Is the nation about to hit the two-salary ceiling? That’s the question raised by Twenty7tec after new data revealed that more than half of first-time buyers (59%) earn below £60,000.
The leading mortgage data and technology firm believes that home ownership is slipping further out of reach for ordinary working households. With affordability criteria stretching buyers to their limits and the national average wage standing at around £37800, double-income households are now feeling the pressure.
Now, the market is facing a new challenge: what happens when even two incomes aren’t enough?
Nakita Moss, Head of Lender from Twenty7tec said: “Increasingly, the answer is found not in higher earnings, but in outside help.
“Many first-time buyers are on modest incomes, even as they reach their late 30s, which leaves very little room for error when it comes to affordability. This has led to people having to wait longer to save a deposit, often skipping smaller flats and moving straight into family-sized homes as they juggle career progression with starting families. From this, advisers are having to reassess how they guide clients on long-term affordability and risk.”
While the average UK property price now sits around £290,000, wage growth has failed to keep pace with rising living costs and strict lending conditions. Even with a joint income of £60,000, first-time buyers are typically limited to a mortgage of around £270,000, requiring a deposit of roughly £30,000 just to reach the national average purchase price.

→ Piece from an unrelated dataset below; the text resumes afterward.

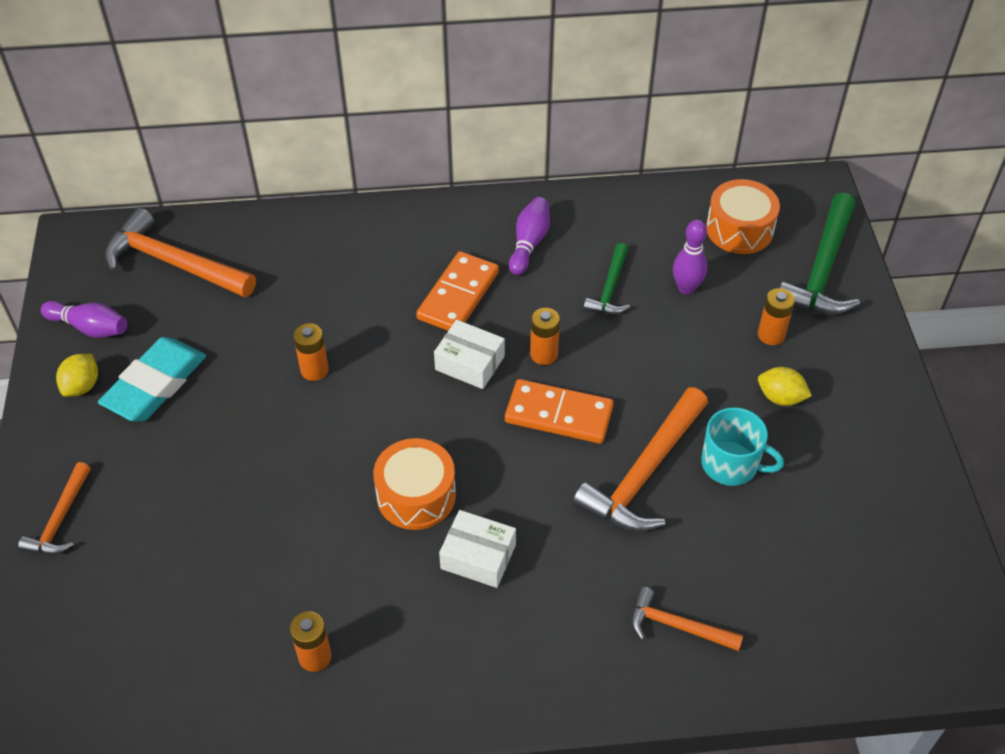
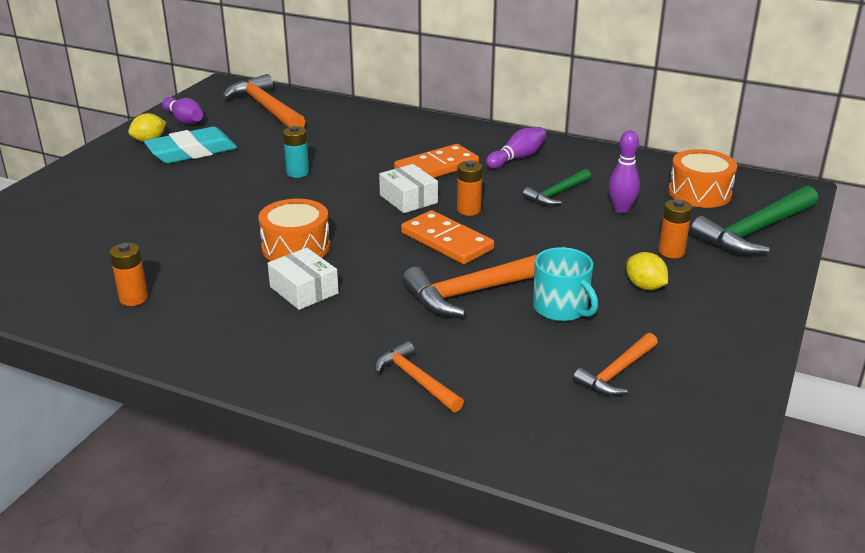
camera: 30 degrees right, 20 degrees down
(60, 519) = (65, 188): orange hammer -> orange hammer (617, 372)
(314, 370) = (297, 173): orange battery -> turquoise battery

Regional house price variation is also adding to the challenge. In the South East, average property prices have climbed above £440,000, pricing many buyers out completely. However, advisers are seeing prices in cities such as Leeds and Manchester rise sharply, fuelled by increased investment and a wave of people relocating from London to take advantage of lower prices in the years following the pandemic.
Despite average values remaining closer to £250,000 and £260,000 respectively today, more affluent areas are now reaching premium levels, with family homes regularly selling for well above £400,000.
This widening gap is reshaping where and how people can buy and, although government measures such as stamp duty relief for first-time buyers have offered short-term support, they have done little to tackle the core issue of affordability – particularly since the nil-rate threshold for first-time buyers was reduced from £425,000 to £300,000 earlier this year.
Nakita added: “When considering each of these factors, we predict that those stuck in “Generation Rent” will choose unconventional methods to get on the ladder. We are already seeing a steady rise in group mortgages, with friends or family members buying together, as well as intergenerational households and co-ownership living models.
“Our data also shows that around one in seven first-time buyers (15.4%) are now aged over 40, while the number of those aged 51 and over purchasing their first home has risen by 80% in the last five years.
“Longer-term lending is no longer a niche product but an essential tool, with many mortgages now stretching well into retirement. For advisers, it means adapting conversations with clients, helping them think not just about getting onto the ladder but about sustaining affordability throughout the lifetime of the loan.
“What concerns us, is that if the two-salary ceiling becomes the new normal, what other implications can this mean for buyers, especially second steppers and those looking to buy in later life? One thing is for sure, the traditional path to home ownership is being redefined and without intervention, could we see an entire generation priced out of home ownership altogether?”